Collected data entries:
※

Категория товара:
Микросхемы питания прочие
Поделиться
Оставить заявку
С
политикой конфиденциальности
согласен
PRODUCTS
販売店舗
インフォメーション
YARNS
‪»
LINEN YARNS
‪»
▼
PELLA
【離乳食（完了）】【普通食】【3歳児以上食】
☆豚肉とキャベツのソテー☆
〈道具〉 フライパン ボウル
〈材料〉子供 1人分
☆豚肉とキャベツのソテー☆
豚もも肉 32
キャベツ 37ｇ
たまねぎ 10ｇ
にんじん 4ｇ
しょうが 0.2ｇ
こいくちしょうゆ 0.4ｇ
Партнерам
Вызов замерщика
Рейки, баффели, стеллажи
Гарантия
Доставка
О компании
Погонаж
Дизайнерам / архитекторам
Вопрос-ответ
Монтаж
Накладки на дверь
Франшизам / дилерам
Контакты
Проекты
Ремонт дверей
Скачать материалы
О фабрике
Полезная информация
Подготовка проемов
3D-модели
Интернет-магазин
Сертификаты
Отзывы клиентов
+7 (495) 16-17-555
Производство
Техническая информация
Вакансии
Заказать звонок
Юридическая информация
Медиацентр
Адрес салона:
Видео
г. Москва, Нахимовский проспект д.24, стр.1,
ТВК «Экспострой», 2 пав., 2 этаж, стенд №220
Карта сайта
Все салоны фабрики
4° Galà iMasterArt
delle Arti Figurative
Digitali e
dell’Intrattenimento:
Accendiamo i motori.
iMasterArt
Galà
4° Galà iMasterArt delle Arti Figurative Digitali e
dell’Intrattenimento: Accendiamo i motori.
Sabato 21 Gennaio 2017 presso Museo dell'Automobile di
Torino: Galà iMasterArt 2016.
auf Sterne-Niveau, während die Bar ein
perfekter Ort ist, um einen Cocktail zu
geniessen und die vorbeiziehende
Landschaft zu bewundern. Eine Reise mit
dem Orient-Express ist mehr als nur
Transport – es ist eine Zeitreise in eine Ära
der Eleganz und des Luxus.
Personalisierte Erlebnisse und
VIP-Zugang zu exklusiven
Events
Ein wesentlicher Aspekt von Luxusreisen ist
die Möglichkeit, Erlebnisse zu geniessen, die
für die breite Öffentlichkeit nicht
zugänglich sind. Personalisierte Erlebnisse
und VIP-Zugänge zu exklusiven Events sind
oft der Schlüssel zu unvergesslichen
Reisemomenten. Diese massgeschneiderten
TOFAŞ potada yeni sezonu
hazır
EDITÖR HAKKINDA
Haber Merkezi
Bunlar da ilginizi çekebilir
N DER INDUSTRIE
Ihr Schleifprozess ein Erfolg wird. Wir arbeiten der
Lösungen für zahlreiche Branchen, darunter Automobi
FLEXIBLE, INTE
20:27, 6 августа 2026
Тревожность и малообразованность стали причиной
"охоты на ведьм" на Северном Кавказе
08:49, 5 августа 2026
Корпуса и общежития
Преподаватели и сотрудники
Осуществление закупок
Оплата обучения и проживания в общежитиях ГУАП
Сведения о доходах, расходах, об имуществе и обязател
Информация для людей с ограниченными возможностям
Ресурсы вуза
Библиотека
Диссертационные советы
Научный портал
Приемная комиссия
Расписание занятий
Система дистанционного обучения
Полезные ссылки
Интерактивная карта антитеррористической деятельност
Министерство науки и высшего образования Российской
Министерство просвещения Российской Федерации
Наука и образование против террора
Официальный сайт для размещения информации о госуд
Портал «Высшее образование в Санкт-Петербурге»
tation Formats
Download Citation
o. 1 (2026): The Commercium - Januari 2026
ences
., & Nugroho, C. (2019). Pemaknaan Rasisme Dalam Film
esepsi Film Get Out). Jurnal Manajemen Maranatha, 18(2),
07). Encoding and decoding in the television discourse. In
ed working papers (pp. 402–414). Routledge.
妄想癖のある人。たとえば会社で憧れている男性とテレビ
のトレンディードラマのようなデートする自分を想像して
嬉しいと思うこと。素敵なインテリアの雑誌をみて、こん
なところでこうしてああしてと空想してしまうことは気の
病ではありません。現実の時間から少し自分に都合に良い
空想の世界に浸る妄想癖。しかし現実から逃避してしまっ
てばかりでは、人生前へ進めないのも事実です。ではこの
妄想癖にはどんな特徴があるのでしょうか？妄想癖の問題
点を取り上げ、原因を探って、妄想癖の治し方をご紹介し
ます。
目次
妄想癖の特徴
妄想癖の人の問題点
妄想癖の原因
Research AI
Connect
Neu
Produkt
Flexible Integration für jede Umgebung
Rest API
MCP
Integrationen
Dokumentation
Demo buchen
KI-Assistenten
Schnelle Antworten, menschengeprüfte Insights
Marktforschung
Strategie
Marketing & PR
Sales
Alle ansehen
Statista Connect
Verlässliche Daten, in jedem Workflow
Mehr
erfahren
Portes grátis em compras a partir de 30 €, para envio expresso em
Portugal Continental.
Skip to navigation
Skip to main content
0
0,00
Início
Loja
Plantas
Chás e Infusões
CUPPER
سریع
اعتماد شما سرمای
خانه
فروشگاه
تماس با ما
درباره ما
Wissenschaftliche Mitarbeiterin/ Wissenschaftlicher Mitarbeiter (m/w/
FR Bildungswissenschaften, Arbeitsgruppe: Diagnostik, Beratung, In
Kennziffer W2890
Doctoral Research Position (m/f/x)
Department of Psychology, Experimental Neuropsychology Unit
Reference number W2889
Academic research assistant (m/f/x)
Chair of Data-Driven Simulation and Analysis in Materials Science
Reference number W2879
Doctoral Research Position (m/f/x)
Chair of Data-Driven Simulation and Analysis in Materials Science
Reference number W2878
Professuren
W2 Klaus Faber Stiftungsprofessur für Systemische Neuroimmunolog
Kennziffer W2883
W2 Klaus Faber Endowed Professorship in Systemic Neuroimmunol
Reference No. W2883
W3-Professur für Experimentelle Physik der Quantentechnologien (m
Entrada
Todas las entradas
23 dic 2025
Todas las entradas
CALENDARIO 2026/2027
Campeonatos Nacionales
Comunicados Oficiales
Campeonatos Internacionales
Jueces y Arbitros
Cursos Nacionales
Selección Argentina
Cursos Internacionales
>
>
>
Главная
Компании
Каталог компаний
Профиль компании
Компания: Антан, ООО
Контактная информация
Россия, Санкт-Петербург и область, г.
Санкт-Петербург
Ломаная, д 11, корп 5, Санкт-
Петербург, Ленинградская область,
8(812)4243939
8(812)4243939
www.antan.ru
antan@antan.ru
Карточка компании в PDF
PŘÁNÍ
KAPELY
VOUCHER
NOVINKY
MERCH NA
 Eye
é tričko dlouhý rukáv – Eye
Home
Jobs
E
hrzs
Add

※

• **Instructions to follow**
What you give back should match the entries above exactly.

• **Written solution**
Категория товара:
Микросхемы питания прочие
Поделиться
Оставить заявку
С
политикой конфиденциальности
согласен
PRODUCTS
販売店舗
インフォメーション
YARNS
‪»
LINEN YARNS
‪»
▼
PELLA
【離乳食（完了）】【普通食】【3歳児以上食】
☆豚肉とキャベツのソテー☆
〈道具〉 フライパン ボウル
〈材料〉子供 1人分
☆豚肉とキャベツのソテー☆
豚もも肉 32
キャベツ 37ｇ
たまねぎ 10ｇ
にんじん 4ｇ
しょうが 0.2ｇ
こいくちしょうゆ 0.4ｇ
Партнерам
Вызов замерщика
Рейки, баффели, стеллажи
Гарантия
Доставка
О компании
Погонаж
Дизайнерам / архитекторам
Вопрос-ответ
Монтаж
Накладки на дверь
Франшизам / дилерам
Контакты
Проекты
Ремонт дверей
Скачать материалы
О фабрике
Полезная информация
Подготовка проемов
3D-модели
Интернет-магазин
Сертификаты
Отзывы клиентов
+7 (495) 16-17-555
Производство
Техническая информация
Вакансии
Заказать звонок
Юридическая информация
Медиацентр
Адрес салона:
Видео
г. Москва, Нахимовский проспект д.24, стр.1,
ТВК «Экспострой», 2 пав., 2 этаж, стенд №220
Карта сайта
Все салоны фабрики
4° Galà iMasterArt
delle Arti Figurative
Digitali e
dell’Intrattenimento:
Accendiamo i motori.
iMasterArt
Galà
4° Galà iMasterArt delle Arti Figurative Digitali e
dell’Intrattenimento: Accendiamo i motori.
Sabato 21 Gennaio 2017 presso Museo dell'Automobile di
Torino: Galà iMasterArt 2016.
auf Sterne-Niveau, während die Bar ein
perfekter Ort ist, um einen Cocktail zu
geniessen und die vorbeiziehende
Landschaft zu bewundern. Eine Reise mit
dem Orient-Express ist mehr als nur
Transport – es ist eine Zeitreise in eine Ära
der Eleganz und des Luxus.
Personalisierte Erlebnisse und
VIP-Zugang zu exklusiven
Events
Ein wesentlicher Aspekt von Luxusreisen ist
die Möglichkeit, Erlebnisse zu geniessen, die
für die breite Öffentlichkeit nicht
zugänglich sind. Personalisierte Erlebnisse
und VIP-Zugänge zu exklusiven Events sind
oft der Schlüssel zu unvergesslichen
Reisemomenten. Diese massgeschneiderten
TOFAŞ potada yeni sezonu
hazır
EDITÖR HAKKINDA
Haber Merkezi
Bunlar da ilginizi çekebilir
N DER INDUSTRIE
Ihr Schleifprozess ein Erfolg wird. Wir arbeiten der
Lösungen für zahlreiche Branchen, darunter Automobi
FLEXIBLE, INTE
20:27, 6 августа 2026
Тревожность и малообразованность стали причиной
"охоты на ведьм" на Северном Кавказе
08:49, 5 августа 2026
Корпуса и общежития
Преподаватели и сотрудники
Осуществление закупок
Оплата обучения и проживания в общежитиях ГУАП
Сведения о доходах, расходах, об имуществе и обязател
Информация для людей с ограниченными возможностям
Ресурсы вуза
Библиотека
Диссертационные советы
Научный портал
Приемная комиссия
Расписание занятий
Система дистанционного обучения
Полезные ссылки
Интерактивная карта антитеррористической деятельност
Министерство науки и высшего образования Российской
Министерство просвещения Российской Федерации
Наука и образование против террора
Официальный сайт для размещения информации о госуд
Портал «Высшее образование в Санкт-Петербурге»
tation Formats
Download Citation
o. 1 (2026): The Commercium - Januari 2026
ences
., & Nugroho, C. (2019). Pemaknaan Rasisme Dalam Film
esepsi Film Get Out). Jurnal Manajemen Maranatha, 18(2),
07). Encoding and decoding in the television discourse. In
ed working papers (pp. 402–414). Routledge.
妄想癖のある人。たとえば会社で憧れている男性とテレビ
のトレンディードラマのようなデートする自分を想像して
嬉しいと思うこと。素敵なインテリアの雑誌をみて、こん
なところでこうしてああしてと空想してしまうことは気の
病ではありません。現実の時間から少し自分に都合に良い
空想の世界に浸る妄想癖。しかし現実から逃避してしまっ
てばかりでは、人生前へ進めないのも事実です。ではこの
妄想癖にはどんな特徴があるのでしょうか？妄想癖の問題
点を取り上げ、原因を探って、妄想癖の治し方をご紹介し
ます。
目次
妄想癖の特徴
妄想癖の人の問題点
妄想癖の原因
Research AI
Connect
Neu
Produkt
Flexible Integration für jede Umgebung
Rest API
MCP
Integrationen
Dokumentation
Demo buchen
KI-Assistenten
Schnelle Antworten, menschengeprüfte Insights
Marktforschung
Strategie
Marketing & PR
Sales
Alle ansehen
Statista Connect
Verlässliche Daten, in jedem Workflow
Mehr
erfahren
Portes grátis em compras a partir de 30 €, para envio expresso em
Portugal Continental.
Skip to navigation
Skip to main content
0
0,00
Início
Loja
Plantas
Chás e Infusões
CUPPER
سریع
اعتماد شما سرمای
خانه
فروشگاه
تماس با ما
درباره ما
Wissenschaftliche Mitarbeiterin/ Wissenschaftlicher Mitarbeiter (m/w/
FR Bildungswissenschaften, Arbeitsgruppe: Diagnostik, Beratung, In
Kennziffer W2890
Doctoral Research Position (m/f/x)
Department of Psychology, Experimental Neuropsychology Unit
Reference number W2889
Academic research assistant (m/f/x)
Chair of Data-Driven Simulation and Analysis in Materials Science
Reference number W2879
Doctoral Research Position (m/f/x)
Chair of Data-Driven Simulation and Analysis in Materials Science
Reference number W2878
Professuren
W2 Klaus Faber Stiftungsprofessur für Systemische Neuroimmunolog
Kennziffer W2883
W2 Klaus Faber Endowed Professorship in Systemic Neuroimmunol
Reference No. W2883
W3-Professur für Experimentelle Physik der Quantentechnologien (m
Entrada
Todas las entradas
23 dic 2025
Todas las entradas
CALENDARIO 2026/2027
Campeonatos Nacionales
Comunicados Oficiales
Campeonatos Internacionales
Jueces y Arbitros
Cursos Nacionales
Selección Argentina
Cursos Internacionales
>
>
>
Главная
Компании
Каталог компаний
Профиль компании
Компания: Антан, ООО
Контактная информация
Россия, Санкт-Петербург и область, г.
Санкт-Петербург
Ломаная, д 11, корп 5, Санкт-
Петербург, Ленинградская область,
8(812)4243939
8(812)4243939
www.antan.ru
antan@antan.ru
Карточка компании в PDF
PŘÁNÍ
KAPELY
VOUCHER
NOVINKY
MERCH NA
 Eye
é tričko dlouhý rukáv – Eye
Home
Jobs
E
hrzs
Add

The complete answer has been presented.